++++ DATA RECORDS ++++

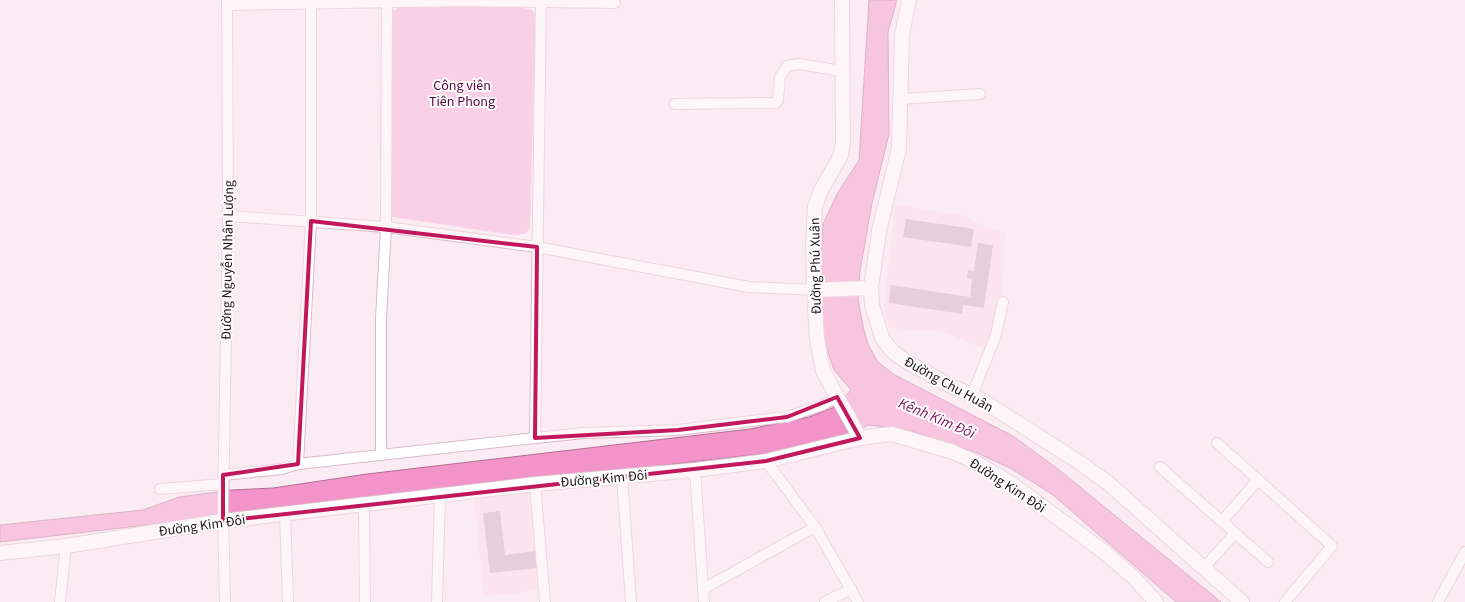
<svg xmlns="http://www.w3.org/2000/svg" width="1465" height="602" font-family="'Source Sans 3',sans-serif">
  <rect width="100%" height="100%" fill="#fbecf3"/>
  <g fill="#fcd9eb">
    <polygon points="895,205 962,215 981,225 1005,233 1003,286 987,350 943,332 889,328 885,317 884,306"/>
    <polygon points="529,492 540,590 484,597 474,499"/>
  </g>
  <path fill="#f5aed4" d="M402,6L519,7L532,10L536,15L530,227C528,234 521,235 514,235L392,217V16L393,11Z"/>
  <polygon fill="#f294c9" stroke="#b36e94" points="869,0 897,0 888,32 889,134 872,203 860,271 858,300 864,330 868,344 877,361 893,374 1013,436 1058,469 1221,602 1176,602 1053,495 1012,469 975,452 908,430 869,425 844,436 769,453 0,542 0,525 143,510 179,497 232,490 273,488 367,474 750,429 809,417 835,407 851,390 834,370 823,337 820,273 823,224 837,194 859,160"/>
  <g fill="#cdaabc">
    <polygon points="906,219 974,229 971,247 903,237"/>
    <polygon points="978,243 993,245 984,308 963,305 962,314 889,303 891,285 970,297 972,279 967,278 968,270 974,271"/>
    <polygon points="500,511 505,555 535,551 537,568 490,573 483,513"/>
  </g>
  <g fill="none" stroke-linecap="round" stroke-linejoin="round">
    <g stroke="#dcb9cb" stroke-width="12">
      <g id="street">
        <polyline points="227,5 461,1 615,3"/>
        <polyline points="901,99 980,94"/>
        <polyline points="675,104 776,103 778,100 780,77 787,66 799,64 842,71"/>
        <polyline points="228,216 386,227 537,247 749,287 814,290"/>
        <polyline points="972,395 996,335 1003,302"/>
        <polyline points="535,438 541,0"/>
        <polyline points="1217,443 1332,546 1285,602"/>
        <polyline points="381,455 381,318 386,227 387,0"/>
        <polyline points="766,461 815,527 858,602"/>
        <polyline points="298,464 311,221 311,0"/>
        <polyline points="1160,467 1268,562"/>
        <polyline points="695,470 704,602"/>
        <polyline points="223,475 282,469 298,464 535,438 584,433 678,430 777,418 787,417 823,405 837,397"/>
        <polyline points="622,477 631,602"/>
        <polyline points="535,484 545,602"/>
        <polyline points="160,489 223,484"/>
        <polyline points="364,505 365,602"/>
        <polyline points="285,514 288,602"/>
        <polyline points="1222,521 1258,480"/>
        <polyline points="1203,569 1235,533"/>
        <polyline points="703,589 815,527"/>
        <polyline points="60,602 66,546"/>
        <polyline points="225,602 223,512 228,216 227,0"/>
        <polyline points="437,602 440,495"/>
        <polyline points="825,602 851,589"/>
        <polyline points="1438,602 1465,552"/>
      </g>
    </g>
    <g stroke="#dcb9cb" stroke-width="16">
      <g id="secondary">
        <polyline points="842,0 843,141 841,155 820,192 815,207 813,245 814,290 817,339 823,371 860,438"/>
        <polyline points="909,0 902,35 899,148 879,231 871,288 872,305 882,338 892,351 904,360 945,383 980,399 1079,462 1108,483 1242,602"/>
        <polyline points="814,290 871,288"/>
        <polyline points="0,553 66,546 223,521 535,484 695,470 766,461 860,438 892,434 953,452 975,462 1012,484 1103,551 1133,577 1156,602"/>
      </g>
    </g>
    <use href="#street" stroke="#fff" stroke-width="10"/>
    <use href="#secondary" stroke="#fff" stroke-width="14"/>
  </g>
  <path d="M0 0H1465V602H0ZM311,221L537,247L535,438L678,430L787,417L837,397L860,438L766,461L223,521V475L298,464Z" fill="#fbecf3" fill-opacity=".55" fill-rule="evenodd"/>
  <path fill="none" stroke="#c2185b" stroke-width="4" stroke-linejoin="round" d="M311,221L537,247L535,438L678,430L787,417L837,397L860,438L766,461L223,521V475L298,464Z"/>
  <g text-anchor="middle" stroke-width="4" stroke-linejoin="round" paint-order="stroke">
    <g font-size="14" fill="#58033d" stroke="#fefefe">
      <text x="462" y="90">Công viên<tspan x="462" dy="16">Tiên Phong</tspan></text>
    </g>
    <g font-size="14" fill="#20141a" stroke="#fefefe">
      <text transform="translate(227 260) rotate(-89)" y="5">Đường Nguyễn Nhân Lượng</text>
      <text transform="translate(815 266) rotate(-91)" y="5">Đường Phú Xuân</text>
      <text transform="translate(949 384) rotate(29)" y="5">Đường Chu Huân</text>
      <text transform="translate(604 478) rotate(-5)" y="5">Đường Kim Đôi</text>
      <text transform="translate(1008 485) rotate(33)" y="5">Đường Kim Đôi</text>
      <text transform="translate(202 525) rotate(-8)" y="5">Đường Kim Đôi</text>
    </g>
    <g font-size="15" font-style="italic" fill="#7f105b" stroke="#fefefe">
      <text transform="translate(937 418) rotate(23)" y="5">Kênh Kim Đôi</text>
    </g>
  </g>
</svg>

++++

## AIM OF THE TASK
The "Nguyễn Nhân Lượng</text>" line through the last line above: set these down exactly and add nothing else.

## WRITTEN SOLUTION
      <text transform="translate(227 260) rotate(-89)" y="5">Đường Nguyễn Nhân Lượng</text>
      <text transform="translate(815 266) rotate(-91)" y="5">Đường Phú Xuân</text>
      <text transform="translate(949 384) rotate(29)" y="5">Đường Chu Huân</text>
      <text transform="translate(604 478) rotate(-5)" y="5">Đường Kim Đôi</text>
      <text transform="translate(1008 485) rotate(33)" y="5">Đường Kim Đôi</text>
      <text transform="translate(202 525) rotate(-8)" y="5">Đường Kim Đôi</text>
    </g>
    <g font-size="15" font-style="italic" fill="#7f105b" stroke="#fefefe">
      <text transform="translate(937 418) rotate(23)" y="5">Kênh Kim Đôi</text>
    </g>
  </g>
</svg>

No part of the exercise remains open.